There are a couple more minor changes here (singleton now sets height to 1.) The big change we’ll need is to make insert use the new tree constructor to keep our heights correct:

insert : comparable -> Set comparable -> Set comparable
insert item set =
    case set of
        Empty ->
            singleton item

        Tree _ head left right ->
            if item < head then
                tree head (insert item left) right
            else if item > head then
                tree head left (insert item right)
            else
                set

That’s pretty much all we’ll need to do to the set the stage! There’s an embedded Elm program at the bottom of this post that will let you play around with making your own sets.

But first, we need a way to balance our trees…

Rotation

Wikipedia has an amazing GIF to explain tree rotation:

A Tree Rotating Left and Right

A Tree Rotating Left and Right Wikipedia

In words: to rotate left, we have to have a tree with a non-empty subtree as it’s right subtree. For the sake of clarity, we’re going to call the original head head and the subtree’s head subHead.

Remember how all the values to the left of a subtree are less than the head, and the values to the right are greater? Well, that means that the left subtree of the right subtree contains values between the two heads! We’ll use that nifty little property to our advantage here. Let’s refer to the left subtree of the original tree as lessThans, and the left and right subtrees of the subtree as betweens and greaterThans.

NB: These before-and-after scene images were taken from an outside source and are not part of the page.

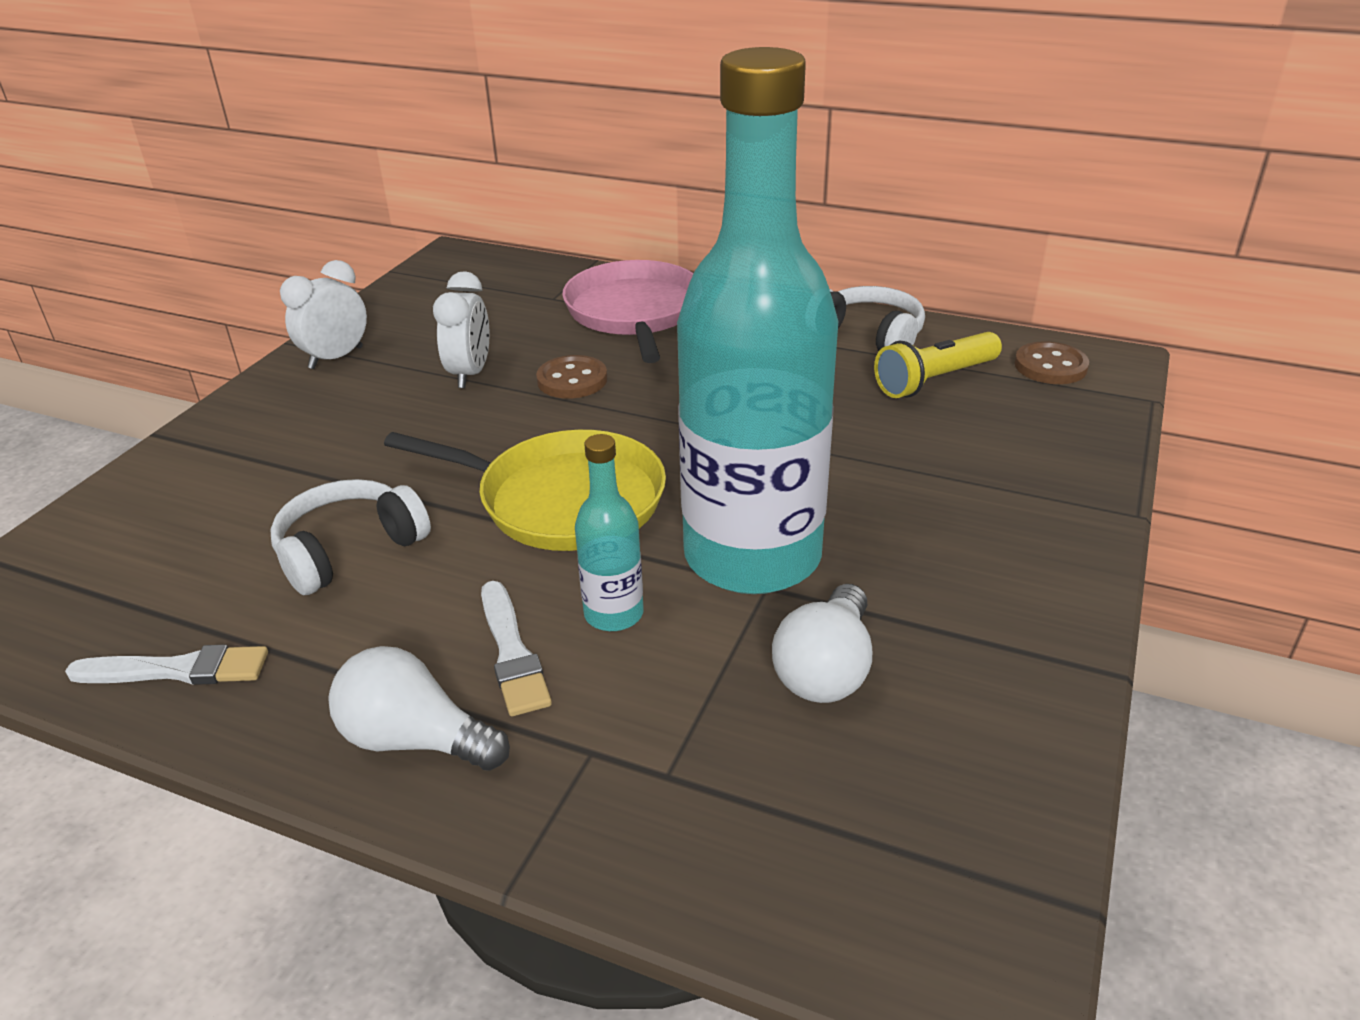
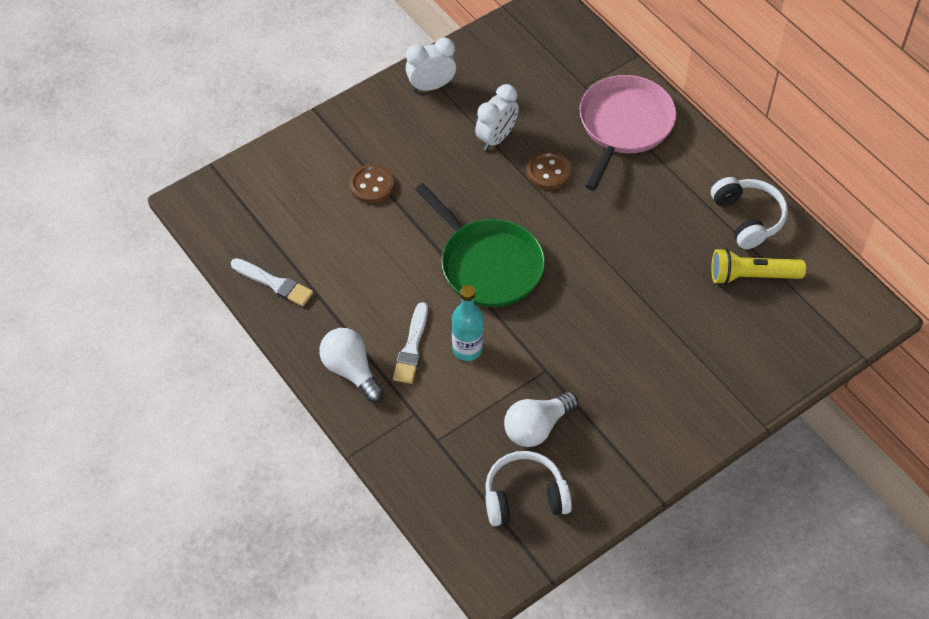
camera: 30 degrees right, 20 degrees up
white headphones [270,479,431,595] -> white headphones moved to [485,451,572,526]
yellow pan [384,430,666,551] -> green pan [415,183,545,307]
turquoise bottle [677,47,838,594] -> none
brown button [1014,341,1089,384] -> brown button moved to [349,164,394,203]

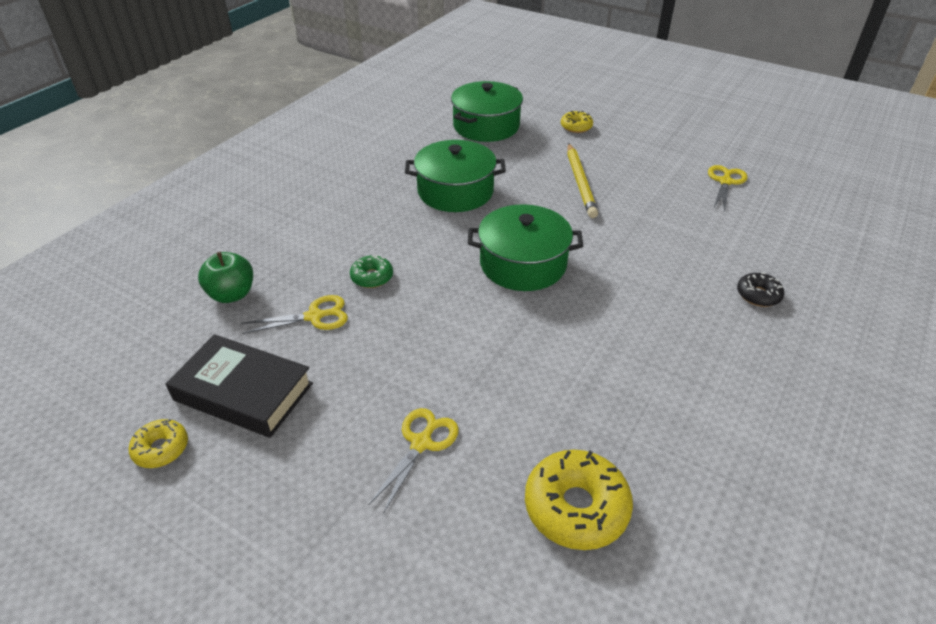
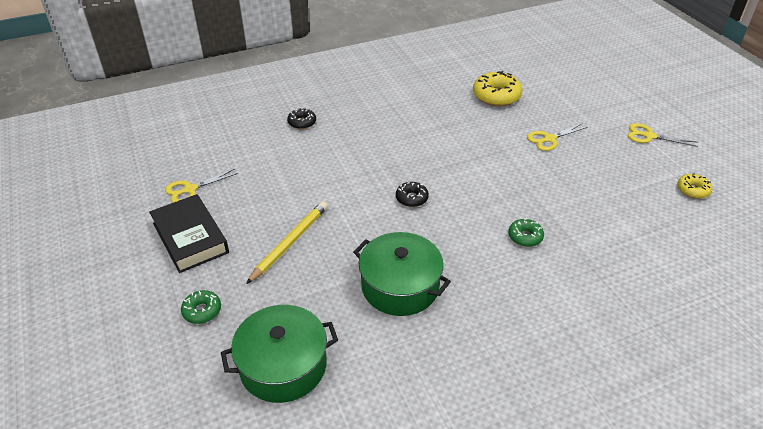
camera: 145 degrees left, 0 degrees up
black book [166,334,313,438] -> black book moved to [149,194,229,273]
green apple [198,252,253,303] -> none
yellow scissors [242,295,348,334] -> yellow scissors moved to [628,123,698,147]
green pot [468,204,583,291] -> black donut [396,182,429,207]
yellow donut [561,111,593,133] -> green donut [181,290,221,324]

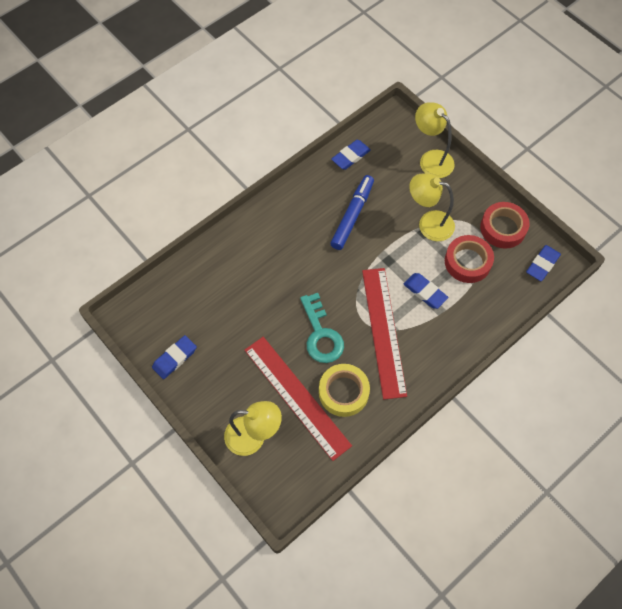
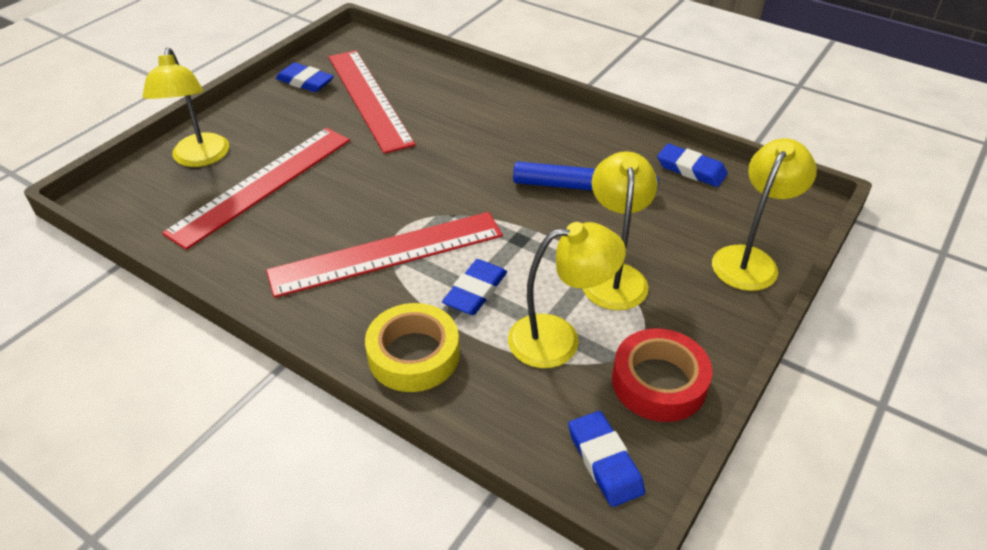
camera: 75 degrees right, 20 degrees down
turquoise key [300,293,344,363] -> none
yellow tape [319,364,370,417] -> yellow tape moved to [365,303,460,392]
red tape [445,235,494,283] -> yellow lamp [508,222,626,368]
blue eraser [526,245,561,281] -> blue eraser turned 45 degrees clockwise [568,411,645,507]
none -> red ruler [328,50,416,154]

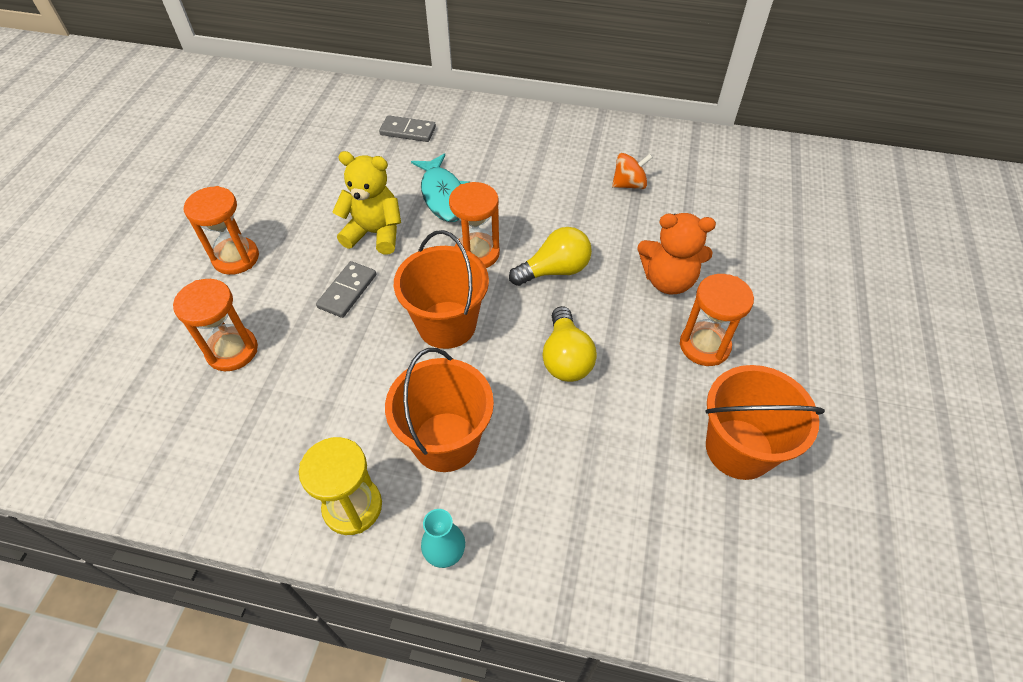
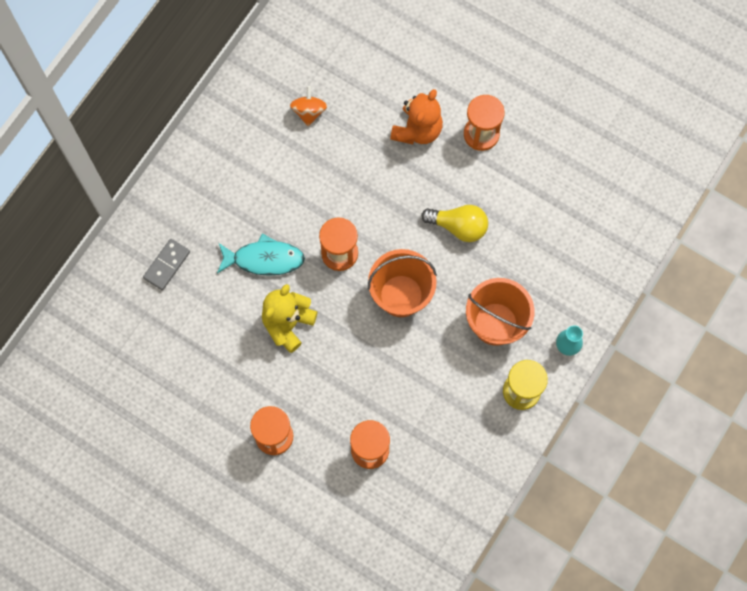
camera: 70 degrees left, 20 degrees up
grey domino [316,261,376,318] -> none
yellow light bulb [509,227,592,286] -> none
orange bucket [705,365,825,480] -> none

Now, armed with our terms, we can rotate left. We’ll be creating a new Tree, with subHead as the head. The left subtree will be another new tree, with head as the head, lessThans as the left subtree, and betweens as the right subtree. Last, we attach greaterThans as the right subtree. To rotate right, we do the opposite.

Whew! That’s a ton of words to describe something that’s fairly succinct in code:

rotl : Set comparable -> Set comparable
rotl set =
    case set of
        Tree _ head lessThans (Tree _ subHead betweens greaterThans) ->
            tree subHead (tree head lessThans betweens) greaterThans

        _ ->
            set


rotr : Set comparable -> Set comparable
rotr set =
    case set of
        Tree _ head (Tree _ subHead lessThans betweens) greaterThans ->
            tree subHead lessThans (tree head betweens greaterThans)

        _ ->
            set

We always put lessThans, betweens and greaterThans in order in the source. If these ever get out of order, we’re going to be breaking our guarantees about structure.

Note that we don’t need insert at all to rotate! This is helpful, since we’ll rotate as part of balancing, and we have to balance when we insert. If we had to call insert in the rotation, we’d end up in an infinite loop. O(infinity) is quite a bit higher than O(log n)!

Make Your Own Trees

Getting all this in your head can be difficult. It helps me to visualize these things, when I can, so I wrote a program to do that. Purple circles indicate empty sets. The “height balance” of a tree is the height of the right subtree minus the height of the left. Do note that the program interprets all values as strings, so a through z may work better than numbers if you want to try a large number of values.

Next week we’ll apply these rotations automatically when we insert. See you then!

Things to try:

  • Enter 1, 2, and 3 as the values. Rotate the tree and see how that works.
  • Enter 2, 3, 1 in order. Hey, the insert code does what we said it would!
  • Enter a through z. Trace the operations you’d take to get to any given letter.